START Given data
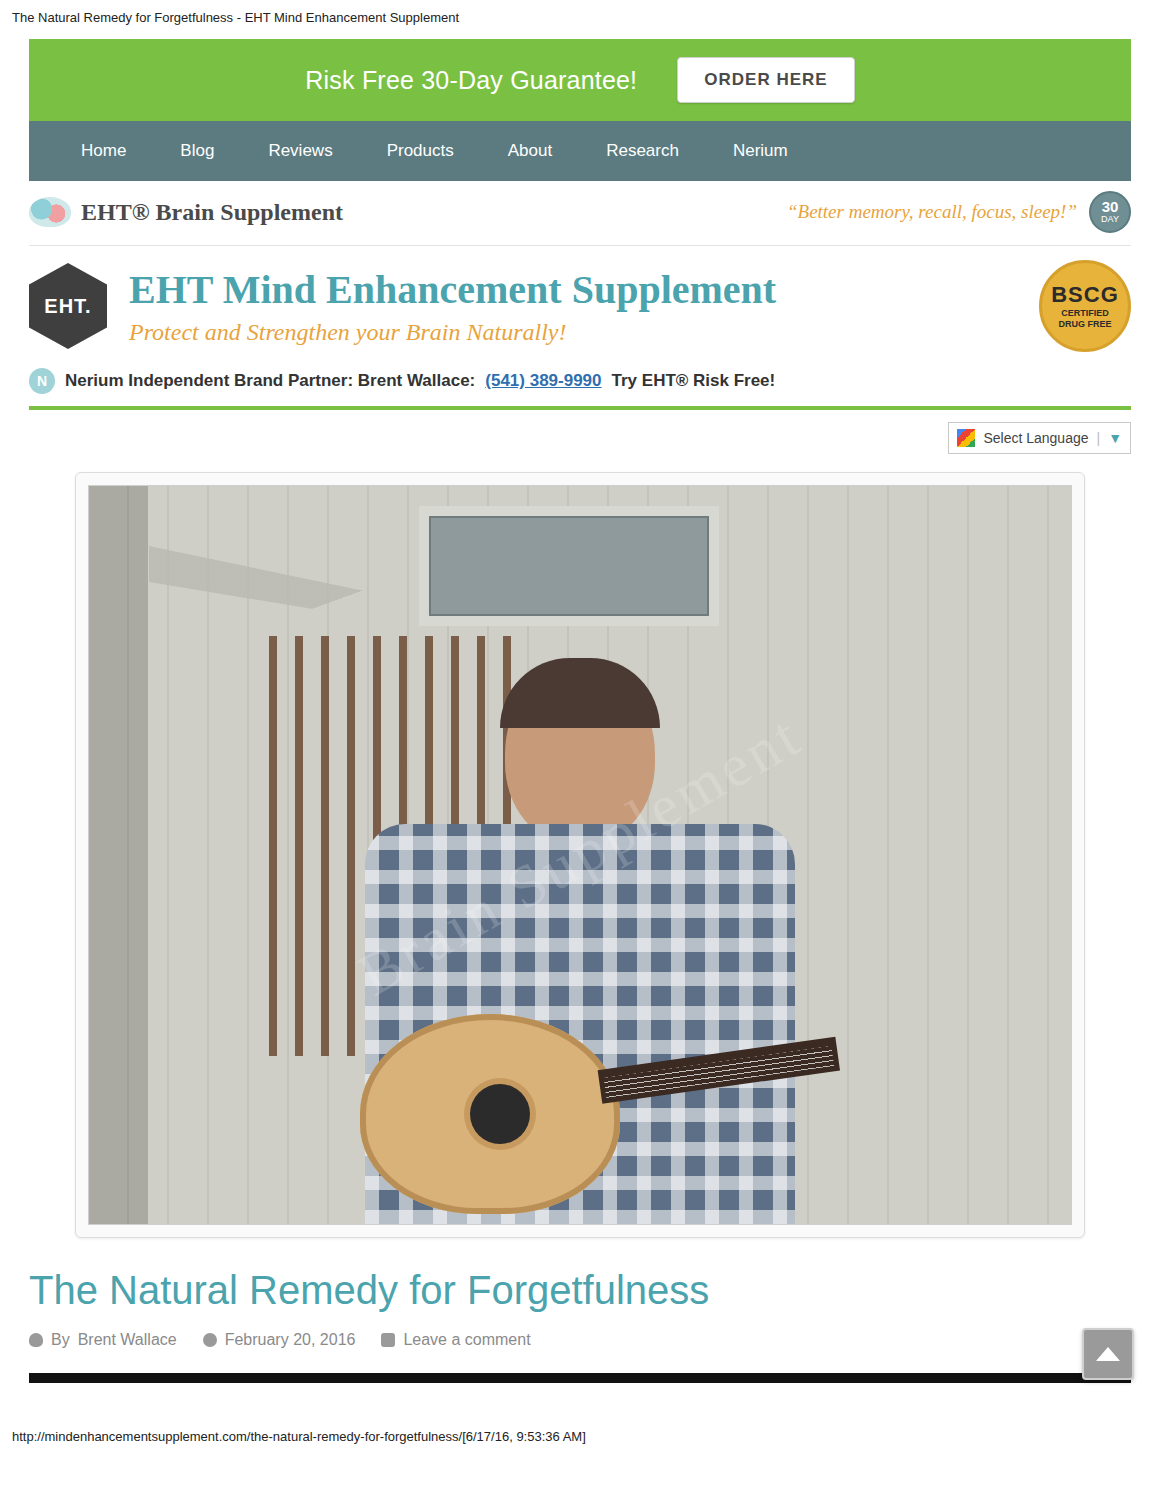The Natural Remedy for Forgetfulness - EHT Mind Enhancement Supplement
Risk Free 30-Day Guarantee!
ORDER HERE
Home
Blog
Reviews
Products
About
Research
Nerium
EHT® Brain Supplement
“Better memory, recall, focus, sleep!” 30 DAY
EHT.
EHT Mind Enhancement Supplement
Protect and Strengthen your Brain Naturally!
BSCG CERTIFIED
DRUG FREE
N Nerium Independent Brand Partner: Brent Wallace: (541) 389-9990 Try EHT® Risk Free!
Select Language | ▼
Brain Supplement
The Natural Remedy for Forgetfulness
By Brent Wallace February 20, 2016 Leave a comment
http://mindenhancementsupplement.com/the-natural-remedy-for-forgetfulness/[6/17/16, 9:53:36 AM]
END Given data
- [Your goal]:
Reproduce the data word for word, excluding its pictures.

- [Problem solution]:
The Natural Remedy for Forgetfulness - EHT Mind Enhancement Supplement
Risk Free 30-Day Guarantee!
ORDER HERE
Home
Blog
Reviews
Products
About
Research
Nerium
EHT® Brain Supplement
“Better memory, recall, focus, sleep!” 30 DAY
EHT.
EHT Mind Enhancement Supplement
Protect and Strengthen your Brain Naturally!
BSCG CERTIFIED
DRUG FREE
N Nerium Independent Brand Partner: Brent Wallace: (541) 389-9990 Try EHT® Risk Free!
Select Language | ▼
Brain Supplement
The Natural Remedy for Forgetfulness
By Brent Wallace February 20, 2016 Leave a comment
http://mindenhancementsupplement.com/the-natural-remedy-for-forgetfulness/[6/17/16, 9:53:36 AM]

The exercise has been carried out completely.